**Required action:** The answer is a stretch of the material below, returned exactly: the line containing "The last thing", the line containing "[ValidateAntiForgeryToken]", and all lines between.

**Extracted entries:**
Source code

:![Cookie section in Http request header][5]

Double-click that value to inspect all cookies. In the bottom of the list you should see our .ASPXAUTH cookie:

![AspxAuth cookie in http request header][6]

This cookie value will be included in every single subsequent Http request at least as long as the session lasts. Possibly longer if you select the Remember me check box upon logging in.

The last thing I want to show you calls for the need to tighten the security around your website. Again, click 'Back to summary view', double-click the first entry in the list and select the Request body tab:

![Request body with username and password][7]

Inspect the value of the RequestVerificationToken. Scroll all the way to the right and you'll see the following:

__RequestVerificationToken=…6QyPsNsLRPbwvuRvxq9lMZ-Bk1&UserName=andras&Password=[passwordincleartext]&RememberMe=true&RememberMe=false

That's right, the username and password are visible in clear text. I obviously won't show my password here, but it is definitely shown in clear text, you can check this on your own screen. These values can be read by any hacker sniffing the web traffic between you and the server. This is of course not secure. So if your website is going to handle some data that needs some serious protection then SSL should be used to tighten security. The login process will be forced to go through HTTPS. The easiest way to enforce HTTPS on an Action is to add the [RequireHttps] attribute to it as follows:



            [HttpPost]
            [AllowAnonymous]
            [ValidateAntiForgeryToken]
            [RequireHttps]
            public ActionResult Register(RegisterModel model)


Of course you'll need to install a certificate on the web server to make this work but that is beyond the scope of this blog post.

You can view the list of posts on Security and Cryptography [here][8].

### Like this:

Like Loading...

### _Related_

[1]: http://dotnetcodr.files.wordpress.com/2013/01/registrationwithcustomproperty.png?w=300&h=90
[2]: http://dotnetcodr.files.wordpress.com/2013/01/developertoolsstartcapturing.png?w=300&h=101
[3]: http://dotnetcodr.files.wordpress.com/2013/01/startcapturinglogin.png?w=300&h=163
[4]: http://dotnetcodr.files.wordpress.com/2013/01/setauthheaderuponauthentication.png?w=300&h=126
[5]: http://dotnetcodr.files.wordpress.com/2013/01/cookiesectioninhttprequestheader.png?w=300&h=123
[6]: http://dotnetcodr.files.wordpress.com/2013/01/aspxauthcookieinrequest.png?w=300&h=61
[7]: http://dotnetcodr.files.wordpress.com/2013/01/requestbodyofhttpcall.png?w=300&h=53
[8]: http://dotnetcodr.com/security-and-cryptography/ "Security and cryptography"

**Answer for this exercise:**
The last thing I want to show you calls for the need to tighten the security around your website. Again, click 'Back to summary view', double-click the first entry in the list and select the Request body tab:

![Request body with username and password][7]

Inspect the value of the RequestVerificationToken. Scroll all the way to the right and you'll see the following:

__RequestVerificationToken=…6QyPsNsLRPbwvuRvxq9lMZ-Bk1&UserName=andras&Password=[passwordincleartext]&RememberMe=true&RememberMe=false

That's right, the username and password are visible in clear text. I obviously won't show my password here, but it is definitely shown in clear text, you can check this on your own screen. These values can be read by any hacker sniffing the web traffic between you and the server. This is of course not secure. So if your website is going to handle some data that needs some serious protection then SSL should be used to tighten security. The login process will be forced to go through HTTPS. The easiest way to enforce HTTPS on an Action is to add the [RequireHttps] attribute to it as follows:



            [HttpPost]
            [AllowAnonymous]
            [ValidateAntiForgeryToken]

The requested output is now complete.